• _Exercise goal_
Please reproduce, word for word, the part of the Vindolanda Tablets post starting at "I have been" and ending at "technology (fig. 2).".

• _Exercise passage_
The conference was all in all really good and I am looking forward to next year in London.

Update on ISS and Web Services

Knowledge base

I have been working on the XML encoding of the Vindolanda Tablets trying to update the website “Vindolanda Tablets Online” with the new tablets from the third book on The Vindolanda Writting Tablets, whilst adding extended functionality to the website. This includes work with contextual encoding and creating XML through PHP scripting.

This work has enabled me to create a new website for the Vindolanda Tablets, which is not finished yet. It uses the contextual encoding of the Vindolanda Tablets (fig. 1) to pull out the indexed words and allows the user to search through them using AJAX (Asynchronous Javascript And XML) LiveSearch technology (fig. 2).

Fig. 1 Contextual Encoding

Fig. 1 Contextual Encoding

Fig. 2. Index search of Vindolanda Tablets

Fig. 2. Index search of Vindolanda Tablets

The latest on this is the development of a Web Service for the Vindolanda Tablets. The Web Service is built with the RESTful protocol and has the following methods:

get_tablets, which will return basic information about each tablet

get_tablet, will return the original XML for the tablet specified through the parameter ‘tabletID’

get_word, get_calender, get_person, get_military, get_geog, get_all, will either return all the words in each category. The optional parameter ‘pattern’ allows the user to specify a pattern which the words returned must follow. * defines a wildcard character and {bd} allows the user to specify that a character can be either b or d . Using the following url:

http://localhost/vindoWebService/tablet.php?method=get_word&pattern=e*{db}

Will return the word ‘eodem’ (fig. 3) as XML or used in the LiveSearch (fig. 4).

Fig. 3 XML response from Web Service

Fig. 3 XML response from Web Service

Fig. 4 LiveSearch use of Web Service

Fig. 4 LiveSearch use of Web Service

Interpretation Support System

Recently, I have  built a prototype for the Interpretation Support System (ISS), which will form the basis of my thesis “Building an Interpretation Support System to aid the reading of Ancient Documents”.

The ISS is build on an idea of a network of minor interpretations (percepts) such as a low level percept : “these three line fragments are an incised stroke” or a higher level percept: “these five letters can make up the word ‘legio’”

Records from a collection
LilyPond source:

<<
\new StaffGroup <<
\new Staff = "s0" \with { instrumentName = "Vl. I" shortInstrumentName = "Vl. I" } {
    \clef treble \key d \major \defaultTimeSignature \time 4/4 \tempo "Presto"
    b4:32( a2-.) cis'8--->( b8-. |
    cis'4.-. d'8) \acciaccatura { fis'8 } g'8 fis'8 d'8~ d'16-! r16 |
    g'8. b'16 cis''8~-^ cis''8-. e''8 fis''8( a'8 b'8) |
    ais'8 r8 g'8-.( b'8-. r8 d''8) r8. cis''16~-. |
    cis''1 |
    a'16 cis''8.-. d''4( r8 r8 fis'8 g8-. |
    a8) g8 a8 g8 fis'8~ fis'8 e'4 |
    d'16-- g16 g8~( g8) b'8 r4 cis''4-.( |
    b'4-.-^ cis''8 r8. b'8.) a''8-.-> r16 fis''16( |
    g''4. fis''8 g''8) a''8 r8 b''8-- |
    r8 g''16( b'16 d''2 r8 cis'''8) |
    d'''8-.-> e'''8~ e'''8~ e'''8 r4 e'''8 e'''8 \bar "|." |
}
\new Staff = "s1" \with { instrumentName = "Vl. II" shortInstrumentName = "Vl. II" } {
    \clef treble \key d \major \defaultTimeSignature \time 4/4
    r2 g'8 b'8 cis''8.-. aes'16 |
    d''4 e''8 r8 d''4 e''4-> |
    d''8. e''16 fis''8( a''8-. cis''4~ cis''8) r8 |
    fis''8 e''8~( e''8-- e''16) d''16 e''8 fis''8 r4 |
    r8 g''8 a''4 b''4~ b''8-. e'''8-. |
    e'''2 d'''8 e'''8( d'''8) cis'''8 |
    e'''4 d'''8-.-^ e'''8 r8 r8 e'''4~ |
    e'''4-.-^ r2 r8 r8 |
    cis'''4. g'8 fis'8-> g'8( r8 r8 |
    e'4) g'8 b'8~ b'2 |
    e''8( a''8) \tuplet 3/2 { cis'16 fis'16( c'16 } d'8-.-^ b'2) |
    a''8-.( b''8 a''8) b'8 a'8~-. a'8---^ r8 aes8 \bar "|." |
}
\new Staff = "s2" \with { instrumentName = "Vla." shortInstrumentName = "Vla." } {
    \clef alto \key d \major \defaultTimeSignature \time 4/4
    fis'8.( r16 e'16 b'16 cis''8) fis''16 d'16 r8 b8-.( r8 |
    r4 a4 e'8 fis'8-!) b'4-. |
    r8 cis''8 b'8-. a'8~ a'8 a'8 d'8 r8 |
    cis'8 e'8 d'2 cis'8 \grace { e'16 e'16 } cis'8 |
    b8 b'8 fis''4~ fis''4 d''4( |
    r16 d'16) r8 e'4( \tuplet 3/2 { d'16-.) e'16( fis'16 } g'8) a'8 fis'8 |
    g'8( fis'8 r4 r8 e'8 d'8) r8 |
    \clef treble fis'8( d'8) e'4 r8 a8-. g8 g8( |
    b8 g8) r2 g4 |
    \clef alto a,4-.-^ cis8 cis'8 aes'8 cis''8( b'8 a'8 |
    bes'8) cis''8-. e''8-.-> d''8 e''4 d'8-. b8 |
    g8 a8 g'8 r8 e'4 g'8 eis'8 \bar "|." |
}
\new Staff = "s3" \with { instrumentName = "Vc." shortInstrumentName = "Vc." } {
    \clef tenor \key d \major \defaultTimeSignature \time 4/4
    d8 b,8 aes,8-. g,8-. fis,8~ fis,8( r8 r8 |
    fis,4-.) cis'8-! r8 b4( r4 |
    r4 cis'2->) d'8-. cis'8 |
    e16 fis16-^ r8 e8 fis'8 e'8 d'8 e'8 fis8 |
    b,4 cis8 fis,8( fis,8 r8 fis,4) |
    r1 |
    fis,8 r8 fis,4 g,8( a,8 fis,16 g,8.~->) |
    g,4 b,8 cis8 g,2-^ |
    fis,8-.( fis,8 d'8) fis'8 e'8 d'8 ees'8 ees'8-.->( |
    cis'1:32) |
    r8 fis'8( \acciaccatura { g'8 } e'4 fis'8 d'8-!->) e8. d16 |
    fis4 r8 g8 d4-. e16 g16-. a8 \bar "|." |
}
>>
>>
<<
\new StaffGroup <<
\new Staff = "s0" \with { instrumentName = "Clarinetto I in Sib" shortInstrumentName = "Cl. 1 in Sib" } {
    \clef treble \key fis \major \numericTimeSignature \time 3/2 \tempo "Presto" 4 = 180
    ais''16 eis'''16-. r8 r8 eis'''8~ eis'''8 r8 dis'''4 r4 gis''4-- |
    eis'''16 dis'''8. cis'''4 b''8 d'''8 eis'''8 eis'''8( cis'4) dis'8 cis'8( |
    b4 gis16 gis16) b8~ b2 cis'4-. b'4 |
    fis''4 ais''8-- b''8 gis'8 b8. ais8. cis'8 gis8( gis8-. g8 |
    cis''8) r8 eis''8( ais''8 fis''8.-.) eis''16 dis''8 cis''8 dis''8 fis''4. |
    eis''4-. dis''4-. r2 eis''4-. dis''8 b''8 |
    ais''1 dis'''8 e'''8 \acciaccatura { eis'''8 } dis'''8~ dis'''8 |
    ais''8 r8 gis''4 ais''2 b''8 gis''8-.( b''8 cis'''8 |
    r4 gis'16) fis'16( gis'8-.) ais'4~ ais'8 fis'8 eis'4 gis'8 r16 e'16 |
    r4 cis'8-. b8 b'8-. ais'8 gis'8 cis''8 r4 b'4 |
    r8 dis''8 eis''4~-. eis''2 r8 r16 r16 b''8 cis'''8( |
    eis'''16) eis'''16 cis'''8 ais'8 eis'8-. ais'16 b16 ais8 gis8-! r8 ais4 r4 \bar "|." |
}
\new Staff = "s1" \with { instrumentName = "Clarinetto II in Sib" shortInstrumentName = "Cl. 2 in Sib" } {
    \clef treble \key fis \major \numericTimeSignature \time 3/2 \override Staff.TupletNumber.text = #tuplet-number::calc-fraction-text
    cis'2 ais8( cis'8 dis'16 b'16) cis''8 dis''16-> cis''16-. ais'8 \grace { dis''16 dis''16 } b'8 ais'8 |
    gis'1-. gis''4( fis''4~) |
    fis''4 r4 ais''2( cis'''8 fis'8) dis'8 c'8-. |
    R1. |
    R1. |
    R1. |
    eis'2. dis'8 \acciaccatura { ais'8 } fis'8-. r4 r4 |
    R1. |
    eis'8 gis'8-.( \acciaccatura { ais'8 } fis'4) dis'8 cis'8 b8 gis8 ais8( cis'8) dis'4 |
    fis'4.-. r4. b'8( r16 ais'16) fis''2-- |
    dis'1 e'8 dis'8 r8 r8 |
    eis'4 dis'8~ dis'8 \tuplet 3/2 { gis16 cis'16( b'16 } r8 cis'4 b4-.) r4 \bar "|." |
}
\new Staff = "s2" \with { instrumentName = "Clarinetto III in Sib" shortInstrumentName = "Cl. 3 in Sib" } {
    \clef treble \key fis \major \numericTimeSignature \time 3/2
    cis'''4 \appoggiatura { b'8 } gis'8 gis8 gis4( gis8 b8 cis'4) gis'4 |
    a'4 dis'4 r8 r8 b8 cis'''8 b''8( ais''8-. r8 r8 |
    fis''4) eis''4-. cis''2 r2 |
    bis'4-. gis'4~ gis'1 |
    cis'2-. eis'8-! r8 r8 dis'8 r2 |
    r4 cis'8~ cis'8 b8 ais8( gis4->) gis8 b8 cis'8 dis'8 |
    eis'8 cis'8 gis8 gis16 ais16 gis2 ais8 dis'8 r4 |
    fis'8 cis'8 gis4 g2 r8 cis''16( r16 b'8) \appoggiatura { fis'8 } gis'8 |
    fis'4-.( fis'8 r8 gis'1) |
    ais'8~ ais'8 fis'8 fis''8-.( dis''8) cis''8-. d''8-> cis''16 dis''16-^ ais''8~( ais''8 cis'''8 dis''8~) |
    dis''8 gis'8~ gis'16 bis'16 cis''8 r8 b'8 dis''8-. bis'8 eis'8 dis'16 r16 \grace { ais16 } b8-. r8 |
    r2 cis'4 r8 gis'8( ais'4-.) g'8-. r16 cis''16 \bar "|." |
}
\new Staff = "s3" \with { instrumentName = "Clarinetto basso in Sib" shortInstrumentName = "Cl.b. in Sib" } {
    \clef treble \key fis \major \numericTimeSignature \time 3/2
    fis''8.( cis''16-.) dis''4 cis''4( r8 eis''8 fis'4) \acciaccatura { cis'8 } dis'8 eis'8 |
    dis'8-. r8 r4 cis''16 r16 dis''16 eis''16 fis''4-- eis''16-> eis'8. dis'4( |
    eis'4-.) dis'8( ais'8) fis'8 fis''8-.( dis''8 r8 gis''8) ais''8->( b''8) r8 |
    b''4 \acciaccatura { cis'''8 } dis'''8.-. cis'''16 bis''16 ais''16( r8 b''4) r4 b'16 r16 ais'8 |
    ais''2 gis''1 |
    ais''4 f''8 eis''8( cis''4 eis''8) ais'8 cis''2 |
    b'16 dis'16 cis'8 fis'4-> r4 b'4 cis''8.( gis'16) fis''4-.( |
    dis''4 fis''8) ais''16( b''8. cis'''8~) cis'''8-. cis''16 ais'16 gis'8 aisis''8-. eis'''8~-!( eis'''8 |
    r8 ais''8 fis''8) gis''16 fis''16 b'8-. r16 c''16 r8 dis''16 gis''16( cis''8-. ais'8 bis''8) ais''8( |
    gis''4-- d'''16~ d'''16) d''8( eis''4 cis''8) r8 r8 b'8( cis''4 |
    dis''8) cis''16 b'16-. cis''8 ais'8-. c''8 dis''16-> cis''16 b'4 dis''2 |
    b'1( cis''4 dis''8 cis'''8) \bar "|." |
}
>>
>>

• _Reply to the task_
I have been working on the XML encoding of the Vindolanda Tablets trying to update the website “Vindolanda Tablets Online” with the new tablets from the third book on The Vindolanda Writting Tablets, whilst adding extended functionality to the website. This includes work with contextual encoding and creating XML through PHP scripting.

This work has enabled me to create a new website for the Vindolanda Tablets, which is not finished yet. It uses the contextual encoding of the Vindolanda Tablets (fig. 1) to pull out the indexed words and allows the user to search through them using AJAX (Asynchronous Javascript And XML) LiveSearch technology (fig. 2).